Bolloré e Bonnassies não oferecem “provas” da existência de Deus, mas relacionam conhecimentos que permitem inferir sobre a possibilidade de experienciar Deus-Existência através da contemplação das equações que revelam um universo com início e constantes que se variassem nos seus valores, tudo desmoronaria. Porém, estou mais inclinado para o desmoronar dos nossos modelos. Contudo, ao limitarem-se à física, Bolloré e Bonnassies arriscam oferecer uma visão redutora do mundo criado. A realidade é feita de relações complexas, com ordem emergindo do caos. A complexidade surge de padrões no caos, proporcionando uma experiência de beleza pela harmonia de contrastes que pode tornar-se numa experiência de Deus-Existência.

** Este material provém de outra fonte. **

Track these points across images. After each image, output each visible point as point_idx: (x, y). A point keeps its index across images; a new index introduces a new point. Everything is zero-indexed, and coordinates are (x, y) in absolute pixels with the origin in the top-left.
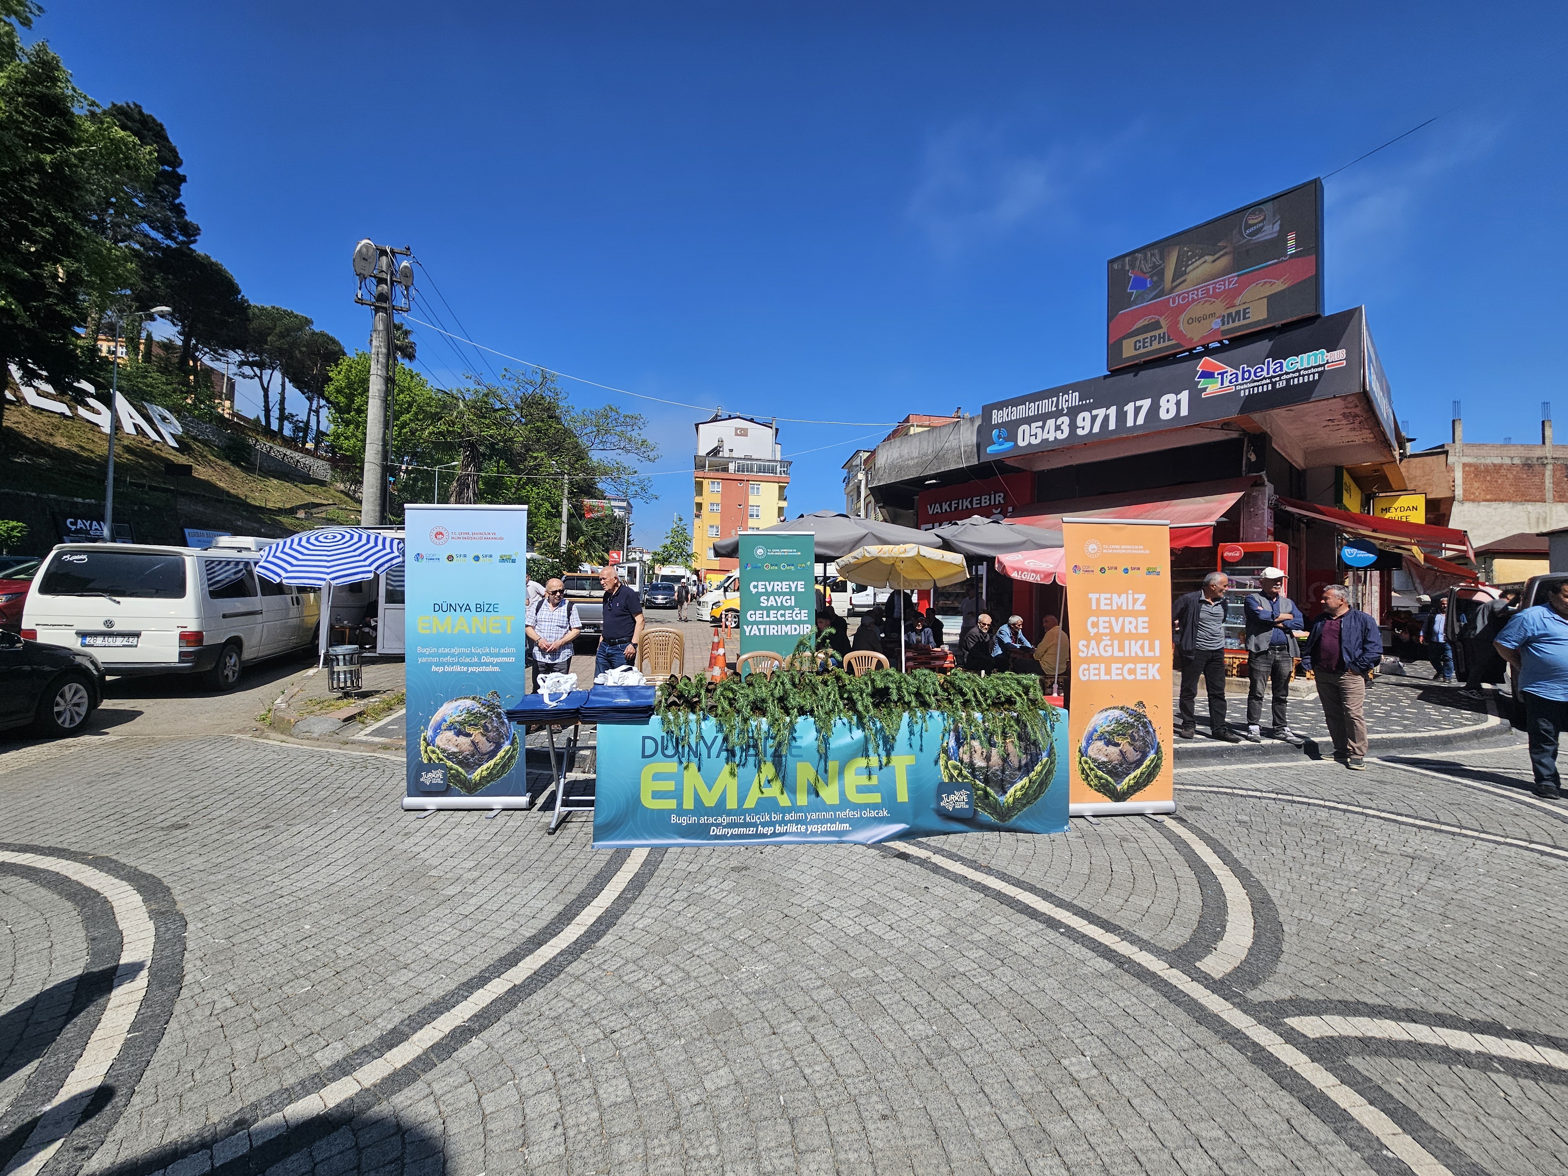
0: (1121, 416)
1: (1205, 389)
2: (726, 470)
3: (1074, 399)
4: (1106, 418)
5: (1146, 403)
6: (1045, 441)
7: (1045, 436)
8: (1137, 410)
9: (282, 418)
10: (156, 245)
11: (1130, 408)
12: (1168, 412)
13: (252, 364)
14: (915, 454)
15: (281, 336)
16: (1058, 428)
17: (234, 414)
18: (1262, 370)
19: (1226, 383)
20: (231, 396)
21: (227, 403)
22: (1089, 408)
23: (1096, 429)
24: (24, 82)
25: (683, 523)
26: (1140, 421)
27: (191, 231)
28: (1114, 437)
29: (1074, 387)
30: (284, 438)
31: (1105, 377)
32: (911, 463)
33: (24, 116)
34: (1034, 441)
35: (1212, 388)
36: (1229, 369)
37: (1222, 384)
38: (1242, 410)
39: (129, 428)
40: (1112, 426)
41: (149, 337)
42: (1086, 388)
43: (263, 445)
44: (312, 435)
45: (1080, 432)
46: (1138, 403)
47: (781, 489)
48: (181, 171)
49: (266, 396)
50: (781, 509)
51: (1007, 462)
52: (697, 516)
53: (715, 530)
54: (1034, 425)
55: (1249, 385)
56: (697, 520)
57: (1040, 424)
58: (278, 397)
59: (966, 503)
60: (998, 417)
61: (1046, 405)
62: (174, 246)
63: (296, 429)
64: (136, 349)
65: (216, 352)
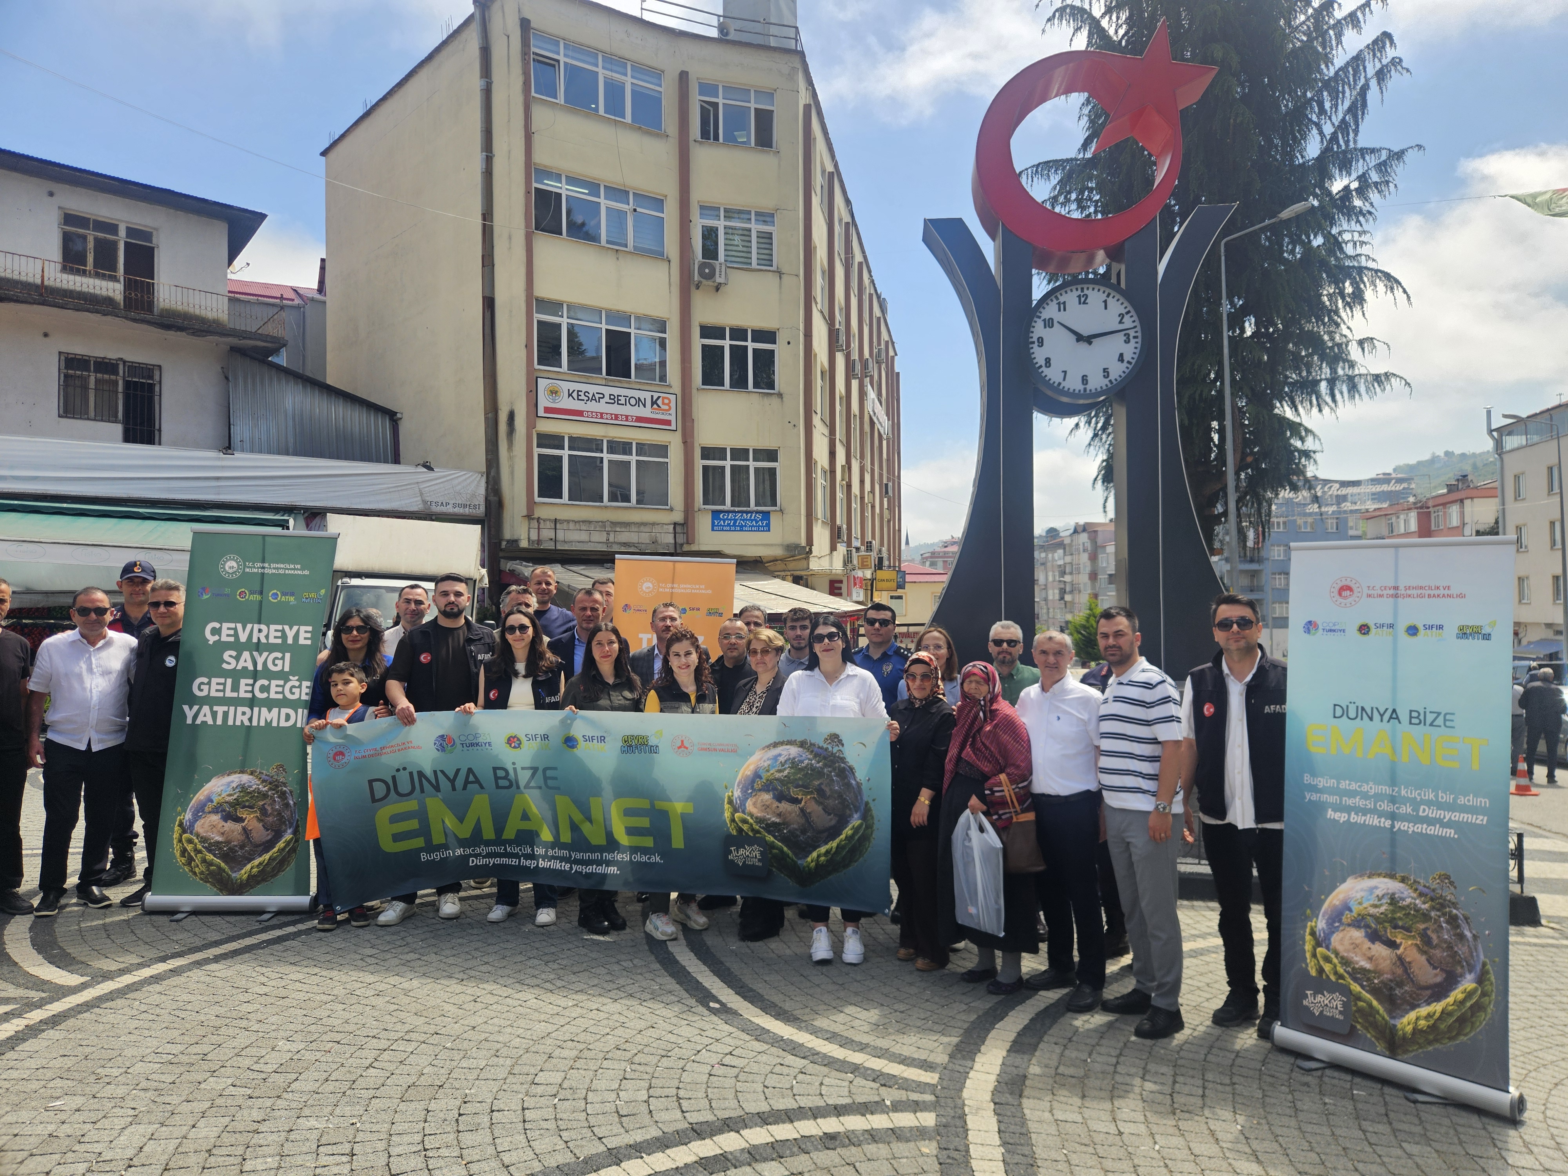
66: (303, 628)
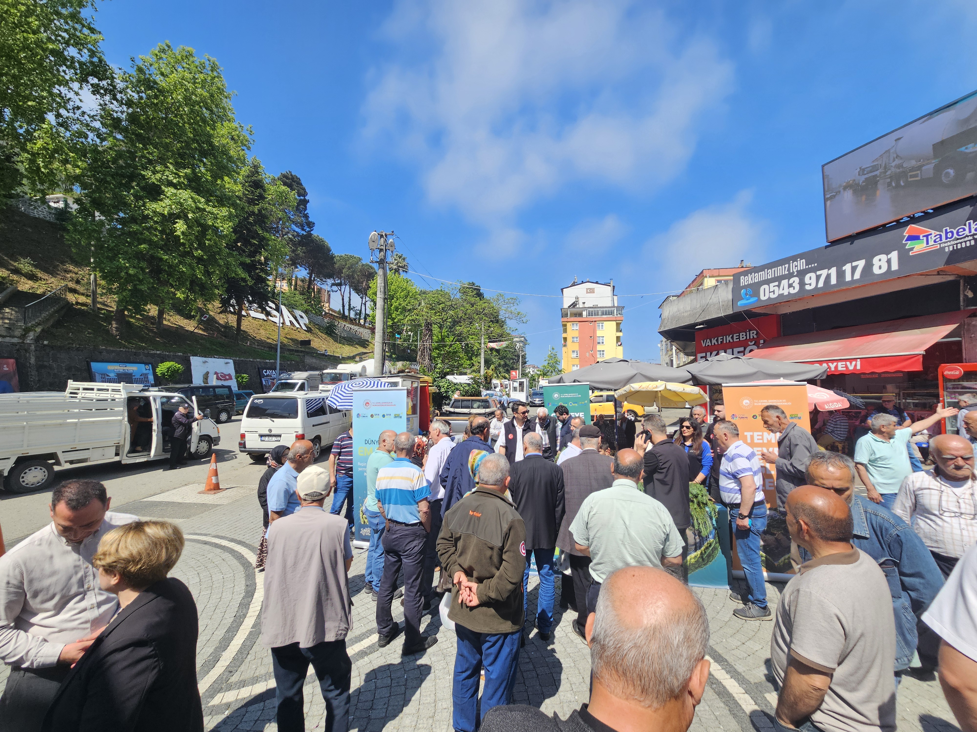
0: (841, 274)
1: (912, 249)
2: (580, 315)
3: (801, 264)
4: (828, 277)
5: (861, 264)
6: (781, 295)
7: (781, 292)
8: (854, 269)
9: (350, 309)
10: (298, 235)
11: (847, 268)
12: (880, 267)
13: (337, 285)
14: (688, 308)
15: (349, 268)
16: (790, 286)
17: (330, 309)
18: (964, 230)
19: (931, 242)
20: (329, 301)
21: (327, 305)
22: (814, 270)
23: (821, 284)
24: (248, 176)
25: (555, 351)
26: (857, 276)
27: (311, 225)
28: (836, 289)
29: (801, 256)
30: (350, 319)
31: (826, 247)
32: (686, 314)
33: (249, 191)
34: (772, 296)
35: (919, 247)
36: (933, 232)
37: (927, 243)
38: (948, 262)
39: (288, 323)
40: (834, 281)
41: (296, 278)
42: (809, 256)
43: (342, 324)
44: (363, 316)
45: (808, 287)
46: (854, 264)
47: (618, 325)
48: (307, 198)
49: (343, 299)
50: (618, 338)
51: (754, 311)
52: (565, 346)
53: (575, 353)
54: (772, 285)
55: (952, 243)
56: (564, 349)
57: (777, 283)
58: (348, 299)
59: (729, 338)
60: (744, 281)
61: (781, 270)
62: (305, 233)
63: (356, 314)
64: (291, 284)
65: (322, 280)
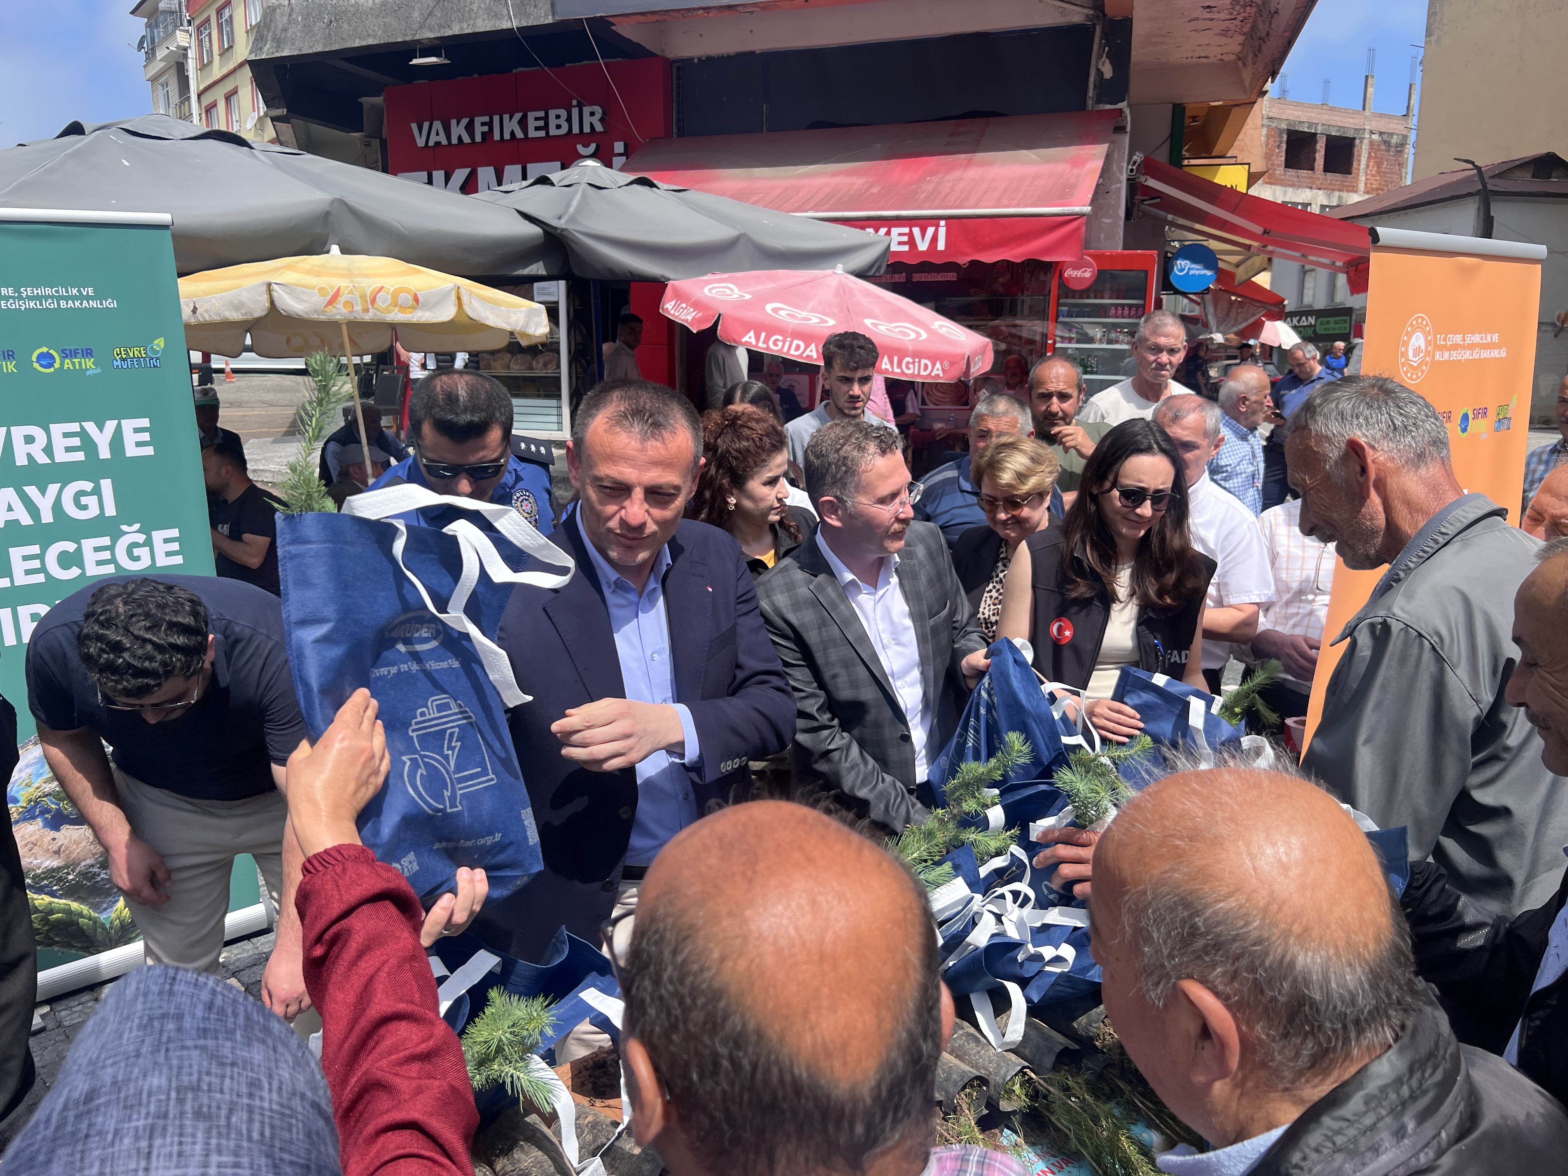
51: (624, 30)
59: (512, 125)
66: (128, 425)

A ânsia de provar Deus através da ciência pode vir da dificuldade em aceitar que Deus criou um mundo distinto de Si, que se desenvolve autonomamente. A autonomia é um dom de Deus-Existência que garante a liberdade do mundo. Se estivéssemos presentes no início do universo, não poderíamos inferir a possibilidade de vida por não existir sequer carbono. Podemos com isso inferir estarmos numa narrativa inacabada, e que Deus continua a criar e a renovar.
A falsa pergunta sobre as provas da existência de Deus mantém-nos desorientados, como cães a perseguir a própria cauda. Espero que um dia sigamos um caminho mais interessante, unindo a experiência exterior e interior para inferir como e porquê Deus-Existência, que é Amor, escolheu criar um universo livre. Alguns recusam a experiência de Ele ser Existência, preferindo a ilusão da questão da existência. Talvez seja mais fácil manter perguntas sem sentido, desafiando a crença de quem experimenta Deus. Para quem teme que tais perguntas abalem a sua fé, digo: Deus não é a Resposta a todas as perguntas, mas a Pergunta que mantém viva a busca pelo sentido da vida. Não são as perguntas que nos mantêm em movimento? Creio que Deus quer fazer da nossa vida uma busca infinita pela sabedoria sem fim.